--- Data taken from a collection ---
....................
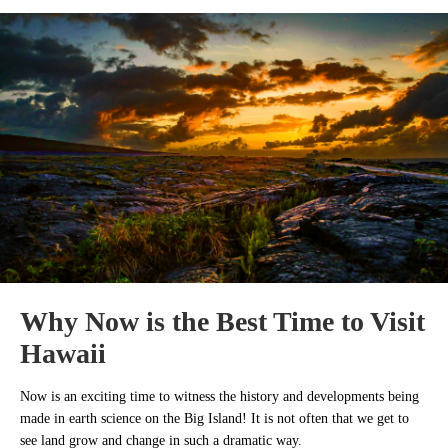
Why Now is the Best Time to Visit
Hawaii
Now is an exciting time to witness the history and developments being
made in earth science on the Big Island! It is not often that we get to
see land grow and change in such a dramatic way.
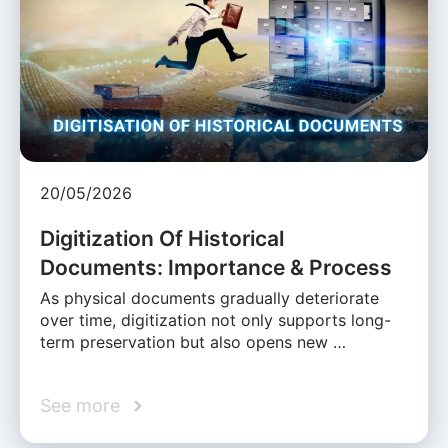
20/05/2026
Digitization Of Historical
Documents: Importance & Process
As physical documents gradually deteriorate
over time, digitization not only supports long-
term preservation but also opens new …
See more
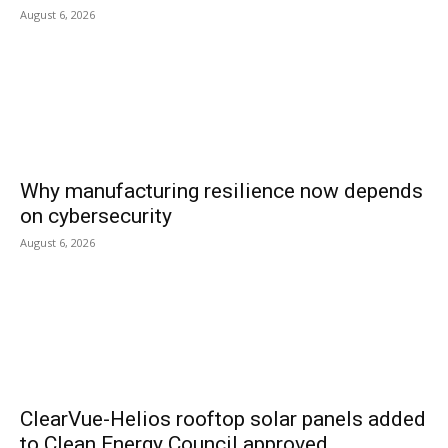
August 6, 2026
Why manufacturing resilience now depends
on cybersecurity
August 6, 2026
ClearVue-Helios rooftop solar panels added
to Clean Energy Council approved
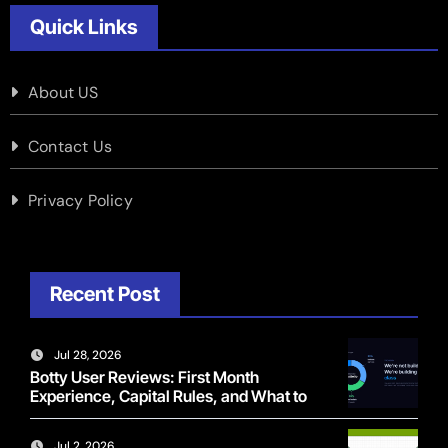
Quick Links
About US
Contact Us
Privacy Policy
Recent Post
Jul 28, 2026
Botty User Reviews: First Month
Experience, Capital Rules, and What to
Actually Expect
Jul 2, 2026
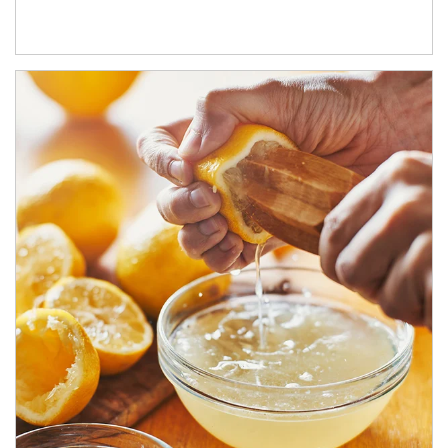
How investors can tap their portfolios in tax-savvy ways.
....................
--- WHAT IS NEEDED ---
Reproduce the text of all the rows above word for word, line by line, and leave the pictures out.

--- COMPLETED TASK ---
Why Now is the Best Time to Visit
Hawaii
Now is an exciting time to witness the history and developments being
made in earth science on the Big Island! It is not often that we get to
see land grow and change in such a dramatic way.
20/05/2026
Digitization Of Historical
Documents: Importance & Process
As physical documents gradually deteriorate
over time, digitization not only supports long-
term preservation but also opens new …
See more
August 6, 2026
Why manufacturing resilience now depends
on cybersecurity
August 6, 2026
ClearVue-Helios rooftop solar panels added
to Clean Energy Council approved
Quick Links
About US
Contact Us
Privacy Policy
Recent Post
Jul 28, 2026
Botty User Reviews: First Month
Experience, Capital Rules, and What to
Actually Expect
Jul 2, 2026
How investors can tap their portfolios in tax-savvy ways.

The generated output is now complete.